Service center

‘Workers want to see respect’: A look at Milwaukee’s service industry crisis | WUWM 89.7 FM

Jobs in food service, janitorial work, security services, and human and health services often have unpredictable hours, lack health care benefits, or pay low wages.

COWS, a research and policy center at the University of Wisconsin-Madison, released a report outlining the barriers workers face in the service sector. Laura Dresser helped write the report. She is Associate Director of COWS and is also a Clinical Assistant Professor of Social Work at UW-Madison.

In Milwaukee, there are many vacancies in the service industry with employers stating they are unable to fill positions. However, Dresser says the structure and instability of service industry jobs are not sustainable for a stable life for workers. She points out that this crisis in the industry has been a problem long before the pandemic.

“The issues faced by employers are exactly the same as those faced by workers,” says Dresser. “We had organized this work in a way that was not viable for the workers.”

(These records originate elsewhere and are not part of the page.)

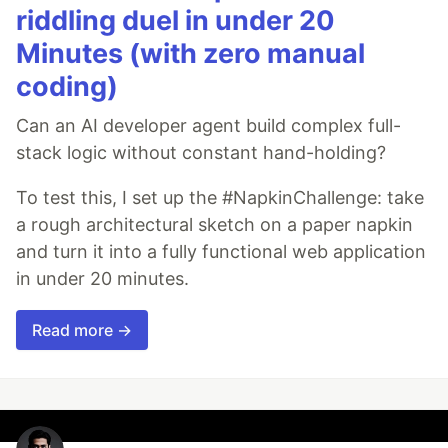
riddling duel in under 20
Minutes (with zero manual
coding)
Can an AI developer agent build complex full-
stack logic without constant hand-holding?
To test this, I set up the #NapkinChallenge: take
a rough architectural sketch on a paper napkin
and turn it into a fully functional web application
in under 20 minutes.
Read more →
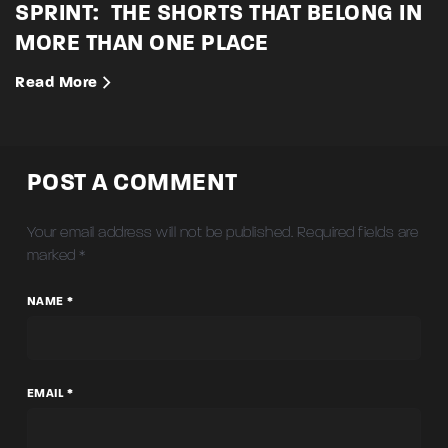
SPRINT: THE SHORTS THAT BELONG IN
MORE THAN ONE PLACE
Read More
POST A COMMENT
Your email address will not be published.
Required fields are
marked
*
NAME *
EMAIL *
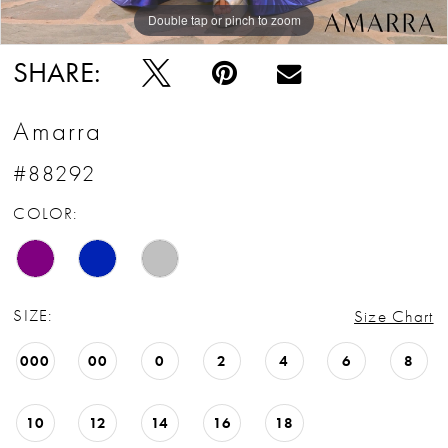
Double tap or pinch to zoom
Double tap or pinch to zoom
Double tap or pinch to zoom
SHARE:
Amarra
#88292
COLOR:
SIZE:
Size Chart
000
00
0
2
4
6
8
10
12
14
16
18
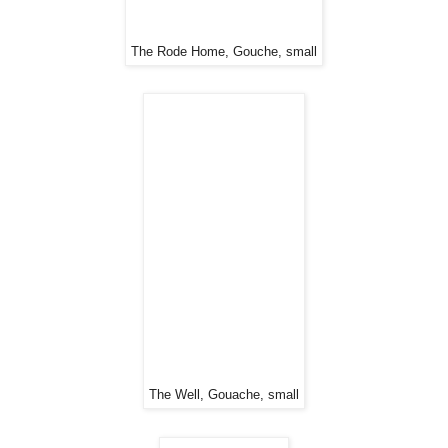
The Rode Home, Gouche, small
The Well, Gouache, small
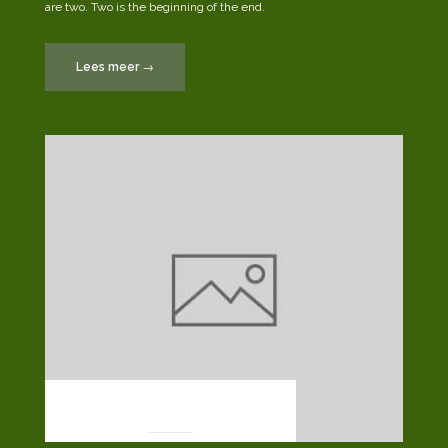
are two. Two is the beginning of the end.
“Post
Lees meer
→
Format:
Standard”
POST FORMATS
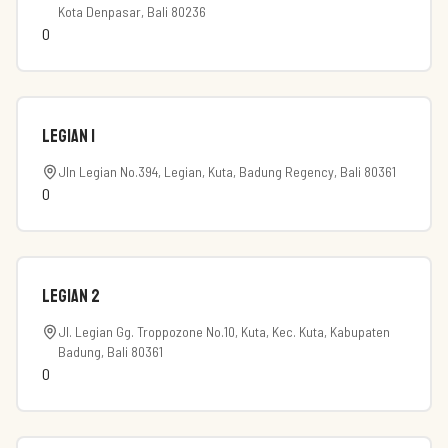
Kota Denpasar, Bali 80236
0
Legian 1
Jln Legian No.394, Legian, Kuta, Badung Regency, Bali 80361
0
Legian 2
Jl. Legian Gg. Troppozone No.10, Kuta, Kec. Kuta, Kabupaten
Badung, Bali 80361
0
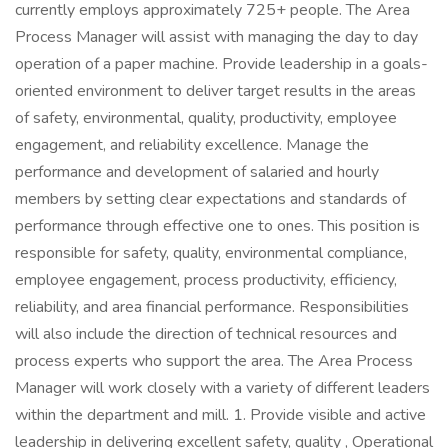
currently employs approximately 725+ people. The Area
Process Manager will assist with managing the day to day
operation of a paper machine. Provide leadership in a goals-
oriented environment to deliver target results in the areas
of safety, environmental, quality, productivity, employee
engagement, and reliability excellence. Manage the
performance and development of salaried and hourly
members by setting clear expectations and standards of
performance through effective one to ones. This position is
responsible for safety, quality, environmental compliance,
employee engagement, process productivity, efficiency,
reliability, and area financial performance. Responsibilities
will also include the direction of technical resources and
process experts who support the area. The Area Process
Manager will work closely with a variety of different leaders
within the department and mill. 1. Provide visible and active
leadership in delivering excellent safety, quality , Operational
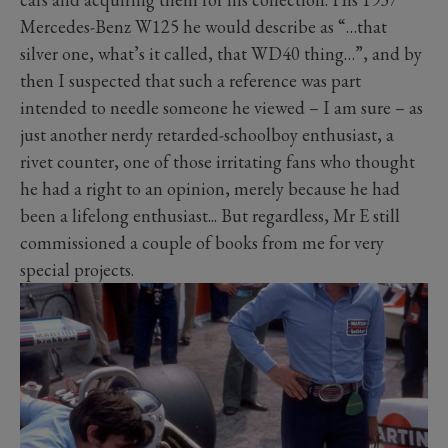
Mercedes-Benz W125 he would describe as “…that
silver one, what’s it called, that WD40 thing…”, and by
then I suspected that such a reference was part
intended to needle someone he viewed – I am sure – as
just another nerdy retarded-schoolboy enthusiast, a
rivet counter, one of those irritating fans who thought
he had a right to an opinion, merely because he had
been a lifelong enthusiast... But regardless, Mr E still
commissioned a couple of books from me for very
special projects.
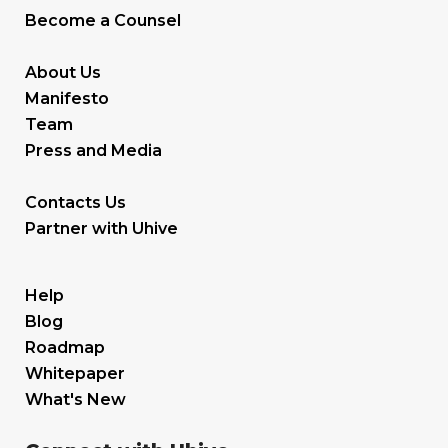
Become a Counsel
About Us
Manifesto
Team
Press and Media
Contacts Us
Partner with Uhive
Help
Blog
Roadmap
Whitepaper
What's New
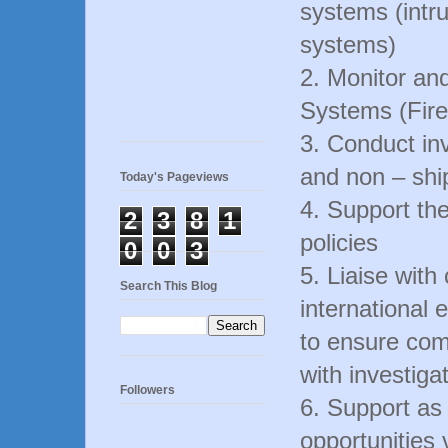
systems (intr
systems)
2. Monitor and
Systems (Fir
3. Conduct inv
and non – shi
Today's Pageviews
4. Support th
2
3
8
1
policies
0
0
3
5. Liaise with
Search This Blog
international 
to ensure com
with investiga
Followers
6. Support as
opportunities 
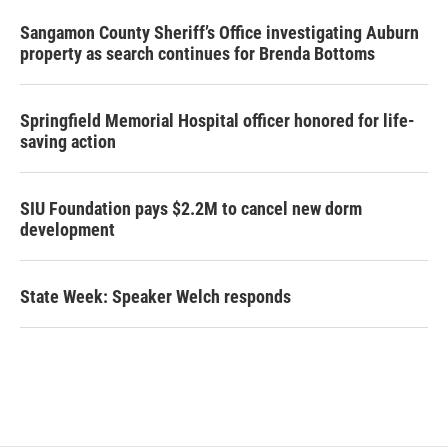
Sangamon County Sheriff’s Office investigating Auburn
property as search continues for Brenda Bottoms
Springfield Memorial Hospital officer honored for life-
saving action
SIU Foundation pays $2.2M to cancel new dorm
development
State Week: Speaker Welch responds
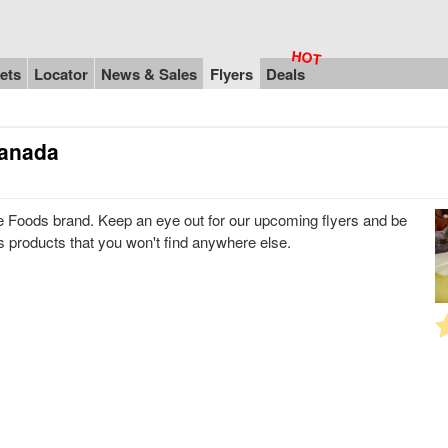
ets
Locator
News & Sales
Flyers
Deals
Canada
ne Foods brand. Keep an eye out for our upcoming flyers and be
ds products that you won't find anywhere else.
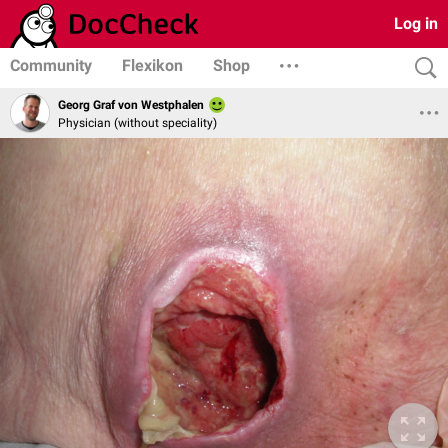
Log in
Community
Flexikon
Shop
Georg Graf von Westphalen
Physician (without speciality)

She explains that Wisconsin is losing touch with the minimum wage structure. In Wisconsin the minimum wage is $7.25, while in our neighboring states of Illinois and Minnesota it is much higher.

According to the COWS report, taking into account all possible jobs in Milwaukee, the median salary in 2020 in the city is $20.00 per hour, or about $42,000 per year if you work 40 hours per week. Breaking it down within the service industry, the median wage for food preparation workers was $11.00 per hour, which is just over $20,000 per year.

The dresses emphasize that this is not viable for anyone. “Even if you had a full-time job, that wouldn’t prevent a family of four from living in poverty,” she says.

On top of all this, throughout the pandemic, service industry workers are constantly working with customers. Even sometimes faced with the new responsibility of enforcing mask mandates. “Customer service jobs have gotten tougher,” says Dresser.

In southeastern Wisconsin, more and more service industry workers are joining unions. From Colectivo Coffee to janitors in downtown Milwaukee, service workers are advocating for better benefits, higher wages and better job quality.

Peter Rickman, president of the Milwaukee Area Service and Hospitality Workers Organization (MASH), knows this struggle firsthand. In 2020, MASH was behind the historic union contract for service workers at the Fiserv Forum. Now they continue to support service and hospitality workers.

When talking about the importance of unionization in the service industry, Rickman goes back to the history of unionized blue-collar jobs in Milwaukee. He says, “When the factories and foundries in this city were the source of tens of thousands of union jobs, Milwaukee was at its best.”

And with growing efforts within the service industry to unionize, he believes it will only make our nation better.

“Every worker in the service sector, the approximately 69,740 service workers in this community, when this group of people – more than 10% of our city’s population – has a living wage, union jobs look at what our neighborhoods will look like. and our communities,” says Rickman.

With their efforts to empower workers, Rickman stresses that it is not just up to the employee to advocate for change. Employers and policymakers must step up their collaboration with workers to change the industry.

“We envision a world where workers and employers across industry come together around a table and put in place an agreement that establishes basic wage standards,” he says. “We imagine a world where employers and workers can unite at the center of the labor market to ensure workers have jobs when they need them and where they can find them.”

Ultimately, Dresser and Rickman point out that employers and policy makers can work with employees to change the structure of the industry.

“Workers want to see respect — respect for their time, respect for their contribution. And it’s not that there’s one thing employers do,” Dresser says. “And I hope that more and more employers find ways to evolve that respect for that workforce, and that we really change the structure of those jobs in that process.”